When Barack Obama nominated Merrick Garland for the Supreme Court in 2016, presidential candidate Donald Trump, Senate Majority Leader Mitch McConnell and a whole bunch of Republicans successfully opposed the election year nomination. Now that President Trump faces the same objections from Democrats, he's singing an awfully different tune.

Trump announced Saturday that he is nominating Amy Coney Barrett to fill the Supreme Court seat of Ruth Bader Ginsburg, who died last Friday after a long battle with cancer. As Blavity previously reported, Barrett was one of several figures shortlisted by Trump to replace Ginsburg. She was appointed as a federal judge on the Seventh Circuit of the U.S. Court of Appeals in 2017 on Trump’s nomination. She was almost chosen for the Supreme Court by Trump in 2018 when Justice Anthony Kennedy retired according to The Washington Post. The Hill reports that when Trump chose to go with Brett Kavanaugh that time, the president indicated that he was “saving” Barrett for Ginsburg’s seat.

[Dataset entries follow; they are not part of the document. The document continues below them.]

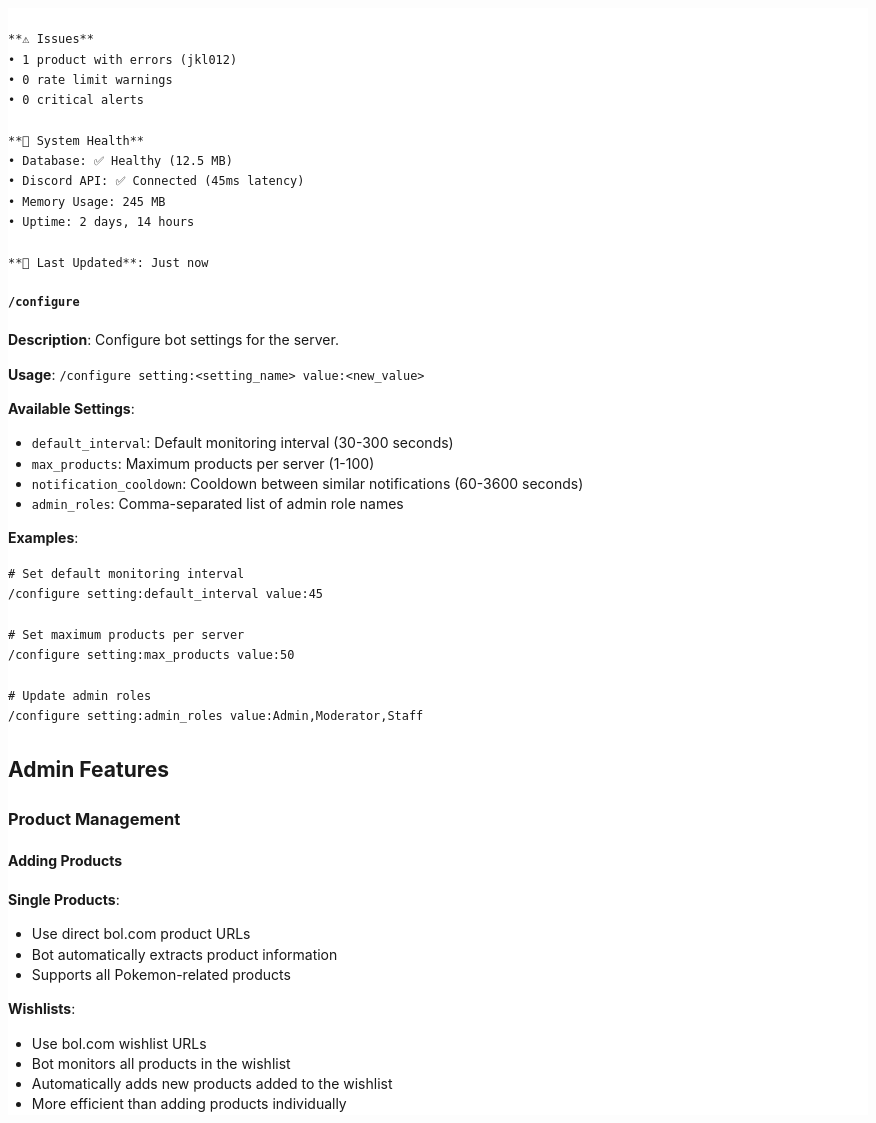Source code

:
 ```

**⚠️ Issues**
• 1 product with errors (jkl012)
• 0 rate limit warnings
• 0 critical alerts

**💾 System Health**
• Database: ✅ Healthy (12.5 MB)
• Discord API: ✅ Connected (45ms latency)
• Memory Usage: 245 MB
• Uptime: 2 days, 14 hours

**📅 Last Updated**: Just now
```

#### `/configure`
**Description**: Configure bot settings for the server.

**Usage**: `/configure setting:<setting_name> value:<new_value>`

**Available Settings**:
- `default_interval`: Default monitoring interval (30-300 seconds)
- `max_products`: Maximum products per server (1-100)
- `notification_cooldown`: Cooldown between similar notifications (60-3600 seconds)
- `admin_roles`: Comma-separated list of admin role names

**Examples**:
```
# Set default monitoring interval
/configure setting:default_interval value:45

# Set maximum products per server
/configure setting:max_products value:50

# Update admin roles
/configure setting:admin_roles value:Admin,Moderator,Staff
```

## Admin Features

### Product Management

#### Adding Products

**Single Products**:
- Use direct bol.com product URLs
- Bot automatically extracts product information
- Supports all Pokemon-related products

**Wishlists**:
- Use bol.com wishlist URLs
- Bot monitors all products in the wishlist
- Automatically adds new products added to the wishlist
- More efficient than adding products individually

Barrett has repeatedly questioned the validity of the Supreme Court's ruling in Roe v. Wade, and President Trump has implied that the decision that legalized abortion throughout the U.S. might be overturned with Barrett on the Court. Based on her originalist philosophy, Barrett once published an article arguing that Brown v. Board of Education was improperly decided. However, she’s also referred to the landmark anti-segregation ruling as a “super precedent” -- one of a handful of cases so important that the Supreme Court would never overturn it. Finally, Barrett could help Trump to finally undo President Obama’s signature legislation, the Affordable Care Act. The Supreme Court is set to hear a challenge to the law shortly after the election, and Barrett has publicly challenged past Supreme Court rulings that upheld the constitutionality of Obamacare.